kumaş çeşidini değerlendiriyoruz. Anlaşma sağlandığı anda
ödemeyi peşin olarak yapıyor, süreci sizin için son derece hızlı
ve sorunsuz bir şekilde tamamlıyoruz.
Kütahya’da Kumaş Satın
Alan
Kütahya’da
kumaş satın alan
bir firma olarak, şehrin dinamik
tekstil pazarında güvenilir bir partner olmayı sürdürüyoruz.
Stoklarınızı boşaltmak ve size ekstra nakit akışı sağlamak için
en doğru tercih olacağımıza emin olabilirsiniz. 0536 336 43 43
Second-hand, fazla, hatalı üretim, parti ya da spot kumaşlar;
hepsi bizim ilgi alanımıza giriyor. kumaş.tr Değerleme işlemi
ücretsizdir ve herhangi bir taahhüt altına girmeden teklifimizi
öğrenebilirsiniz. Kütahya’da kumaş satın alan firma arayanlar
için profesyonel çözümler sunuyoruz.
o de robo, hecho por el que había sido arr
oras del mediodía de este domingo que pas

■ ■ ■ ■ ■

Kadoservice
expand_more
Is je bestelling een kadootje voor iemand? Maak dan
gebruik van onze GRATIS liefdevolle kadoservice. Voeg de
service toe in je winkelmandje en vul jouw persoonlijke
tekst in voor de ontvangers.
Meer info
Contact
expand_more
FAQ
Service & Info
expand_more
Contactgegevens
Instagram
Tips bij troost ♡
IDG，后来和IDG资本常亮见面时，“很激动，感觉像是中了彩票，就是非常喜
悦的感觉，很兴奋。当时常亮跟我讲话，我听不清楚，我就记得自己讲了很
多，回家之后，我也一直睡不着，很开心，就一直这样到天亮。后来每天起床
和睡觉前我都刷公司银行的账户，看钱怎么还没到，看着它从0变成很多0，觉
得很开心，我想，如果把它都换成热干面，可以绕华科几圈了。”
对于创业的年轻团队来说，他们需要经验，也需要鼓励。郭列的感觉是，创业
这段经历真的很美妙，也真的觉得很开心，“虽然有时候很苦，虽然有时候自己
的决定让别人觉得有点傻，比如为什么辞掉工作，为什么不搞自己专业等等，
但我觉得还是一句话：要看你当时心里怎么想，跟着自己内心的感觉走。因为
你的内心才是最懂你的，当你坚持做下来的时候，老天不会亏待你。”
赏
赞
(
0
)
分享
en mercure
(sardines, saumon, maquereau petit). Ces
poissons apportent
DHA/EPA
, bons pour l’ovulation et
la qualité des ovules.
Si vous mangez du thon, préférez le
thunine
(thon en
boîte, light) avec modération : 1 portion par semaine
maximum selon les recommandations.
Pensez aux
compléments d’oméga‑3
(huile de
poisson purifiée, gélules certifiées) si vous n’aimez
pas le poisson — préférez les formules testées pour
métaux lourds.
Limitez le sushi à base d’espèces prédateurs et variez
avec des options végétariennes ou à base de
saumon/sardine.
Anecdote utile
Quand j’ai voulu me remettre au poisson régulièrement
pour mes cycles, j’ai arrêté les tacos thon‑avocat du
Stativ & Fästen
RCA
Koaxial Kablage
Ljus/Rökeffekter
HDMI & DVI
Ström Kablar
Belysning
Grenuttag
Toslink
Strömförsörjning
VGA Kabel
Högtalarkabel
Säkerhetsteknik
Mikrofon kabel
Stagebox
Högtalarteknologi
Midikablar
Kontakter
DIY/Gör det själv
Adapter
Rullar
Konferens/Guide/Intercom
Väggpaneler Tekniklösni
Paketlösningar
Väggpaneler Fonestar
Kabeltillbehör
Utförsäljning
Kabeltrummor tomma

■ ■ ■ ■ ■

PROBLEM STATEMENT: From the entries above, extract only the lines running from the one containing "Ljus/Rökeffekter" through the one containing "Kabeltrummor tomma", inclusive.

EXERCISE OUTPUT:
Ljus/Rökeffekter
HDMI & DVI
Ström Kablar
Belysning
Grenuttag
Toslink
Strömförsörjning
VGA Kabel
Högtalarkabel
Säkerhetsteknik
Mikrofon kabel
Stagebox
Högtalarteknologi
Midikablar
Kontakter
DIY/Gör det själv
Adapter
Rullar
Konferens/Guide/Intercom
Väggpaneler Tekniklösni
Paketlösningar
Väggpaneler Fonestar
Kabeltillbehör
Utförsäljning
Kabeltrummor tomma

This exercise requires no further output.